This all started out very innocently. Amando and I were at the Holy Spring Temple walking around taking photos. There was an adorable child playing with something so I waved hi. I took one step to walk away, and the child’s father said, “Scuse me, Miss, can we take photo with you?” I obliged.
Then two other young men came up to me and asked me to take a picture with them. I happily obliged and flashed a peace sign. Then two of women came up and asked if I would also take a picture. “Yes, oh of course.” Amando was nowhere to be seen….he wasn’t capturing this very important moment. Oh well. I walked away a bit puzzled as to why I had been deemed special enough to be featured in photos they would take back to their city or village and show their friends and family. Amando, having already been mistaken a number of times as Indonesian wasn’t as surprised (just disappointed he hadn’t caught the moment on film), but we still both didn’t really know the “why” of it all.
I had figured that would be the one time. Oh….how wrong I was! This has now happened at pretty much every major tourist site in Indonesia that we have visited. At Tanah Lot, it was a group of boys from Jakarta who wanted not only a group photo, but each wanted individual photos with me. I figured that telling them I’m American would make me less interesting. Wrong! Everyone knows and loves, “Barack Obama!” Ten minutes later, the scene repeated itself with a group of six girls, some even taking multiple snapshots because they wanted better pictures. Even the official photographer at Tanah Lot, who you pay to take a picture of you, started taking pictures. Someone walked by Amando, as he was capturing the scene, and said “you should charge $5 a picture.” If we had, our time in Indonesia might be close to free.
It has happened so much now that I can see it coming a mile away. At Borobudur, I saw a group of school children walking around the temple with us. As I silently predicted, it was only a matter of time until one of the teachers said “Scuse me, Miss, can we take a picture with you?” He wanted one by himself, then one with the children, and then one with another teacher.

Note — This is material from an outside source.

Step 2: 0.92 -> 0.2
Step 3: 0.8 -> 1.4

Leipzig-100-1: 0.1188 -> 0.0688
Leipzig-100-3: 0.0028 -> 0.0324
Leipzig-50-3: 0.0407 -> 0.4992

When we ran into them later, the girls who didn’t get a photo with me asked me to stop. I happily sat with them. And for the first time, Amando’s presence in a photo was also requested (I guess they heard him speaking English). The tallest Indonesian man we’ve seen to date (maybe 6’5″) wanted a photo first with Amando and his family, and then me with his family.
I am humbled and honored by the fact that this happens so frequently. Especially because, while I know my tourism dollars help the local economy, I can’t help but feel that the presence of my white skin is somehow changing their culture, even if ever so slowly. Being the only light skinned person around a city, sometimes for days at a time, really makes you think about the way you carry yourself and interact with others. So many sets of eyes are always following me that I don’t want to ever seem dismissive or disrespectful. So for them to want to take pictures with me, leaves me humbled and happy. Almost everyone asks our names, tells us theirs, and wonders where we’re from.
I have asked a couple of people why this keeps happening to me and their response has all been the same, “Perhaps they like to see you visiting their country and because you are a tourist they want a picture with you to show their friends and family.” Mr. Christian (from the Vogels Hostel) also hinted at the fact that sometimes it is just too much and its not good. I understand, sometimes it does get a bit out of hand. When we were visiting the tall monument (Monas) in Jakarta, every time Amando and I tried to leave, more people just kept asking for pictures. And one young lady was just standing in front of me the whole time as I talked to them snapping pictures of me.
I am beyond happy to take pictures with anyone, and Amando is more than happy to be amazed by the spectacle, and occasional mob, that forms. I don’t think this will happen as much in Malaysia, Thailand, Cambodia or Vietnam, so although I liked feeling a bit extra special, I’m glad to somehow blend in a little more. Guess that means we won’t start charging….yet. But if I get my hands on facial recognition software, you can bet I’ll be searching for myself in Facebook Indonesia.
**Note from Amando: If you know Erika, she’s always smiling and incredibly nice to 99.9% of everyone she meets. So to me, when she starts chatting people up, waving, saying hello, offering to take a picture of a couple together, etc…it’s not surprising that her friendly attitude makes it easier to ask for a photo with her. She was always accommodating, interested, and laughing with each interaction, being herself yet graciously trying to make the people requesting photos less uncomfortable. My thought on the subject is a bit different. Being colonized by the Dutch for so long, there were probably those Indonesians who were “privileged” enough to have white acquaintances or friends, and those whose place in society was not as fortunate, had no opportunities to associate. As such, those today who don’t live such a privileged life can be, if just for a photo, proud to associate with and be associated with Westerners. Oh yeah and a white woman taller than most adults won’t exactly blend in anywhere here.